***** Records to use

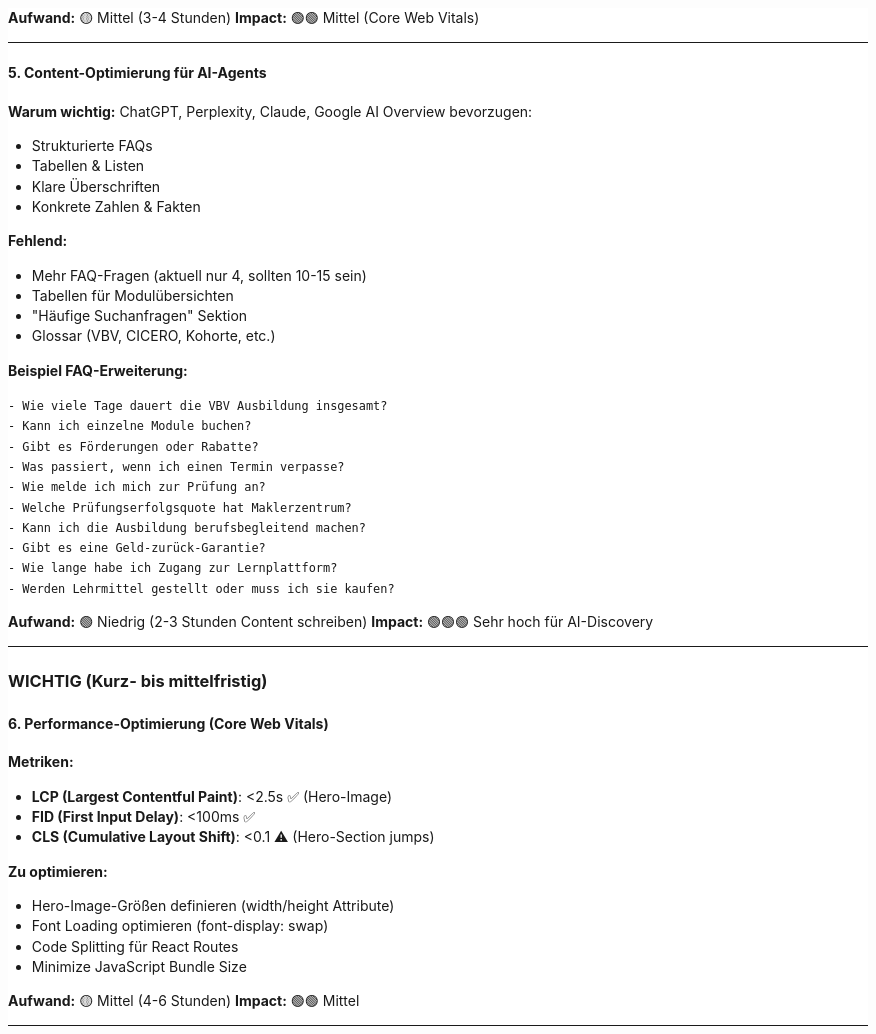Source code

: **Aufwand:** 🟡 Mittel (3-4 Stunden)
**Impact:** 🟢🟢 Mittel (Core Web Vitals)

---

#### 5. **Content-Optimierung für AI-Agents**

**Warum wichtig:** ChatGPT, Perplexity, Claude, Google AI Overview bevorzugen:
- Strukturierte FAQs
- Tabellen & Listen
- Klare Überschriften
- Konkrete Zahlen & Fakten

**Fehlend:**
- Mehr FAQ-Fragen (aktuell nur 4, sollten 10-15 sein)
- Tabellen für Modulübersichten
- "Häufige Suchanfragen" Sektion
- Glossar (VBV, CICERO, Kohorte, etc.)

**Beispiel FAQ-Erweiterung:**
```
- Wie viele Tage dauert die VBV Ausbildung insgesamt?
- Kann ich einzelne Module buchen?
- Gibt es Förderungen oder Rabatte?
- Was passiert, wenn ich einen Termin verpasse?
- Wie melde ich mich zur Prüfung an?
- Welche Prüfungserfolgsquote hat Maklerzentrum?
- Kann ich die Ausbildung berufsbegleitend machen?
- Gibt es eine Geld-zurück-Garantie?
- Wie lange habe ich Zugang zur Lernplattform?
- Werden Lehrmittel gestellt oder muss ich sie kaufen?
```

**Aufwand:** 🟢 Niedrig (2-3 Stunden Content schreiben)
**Impact:** 🟢🟢🟢 Sehr hoch für AI-Discovery

---

### **WICHTIG** (Kurz- bis mittelfristig)

#### 6. **Performance-Optimierung (Core Web Vitals)**

**Metriken:**
- **LCP (Largest Contentful Paint)**: <2.5s ✅ (Hero-Image)
- **FID (First Input Delay)**: <100ms ✅
- **CLS (Cumulative Layout Shift)**: <0.1 ⚠️ (Hero-Section jumps)

**Zu optimieren:**
- Hero-Image-Größen definieren (width/height Attribute)
- Font Loading optimieren (font-display: swap)
- Code Splitting für React Routes
- Minimize JavaScript Bundle Size

**Aufwand:** 🟡 Mittel (4-6 Stunden)
**Impact:** 🟢🟢 Mittel

---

**********

-- Work order --
Filter the entries above down to the lines that contain "Vitals".

-- Response --
**Impact:** 🟢🟢 Mittel (Core Web Vitals)
#### 6. **Performance-Optimierung (Core Web Vitals)**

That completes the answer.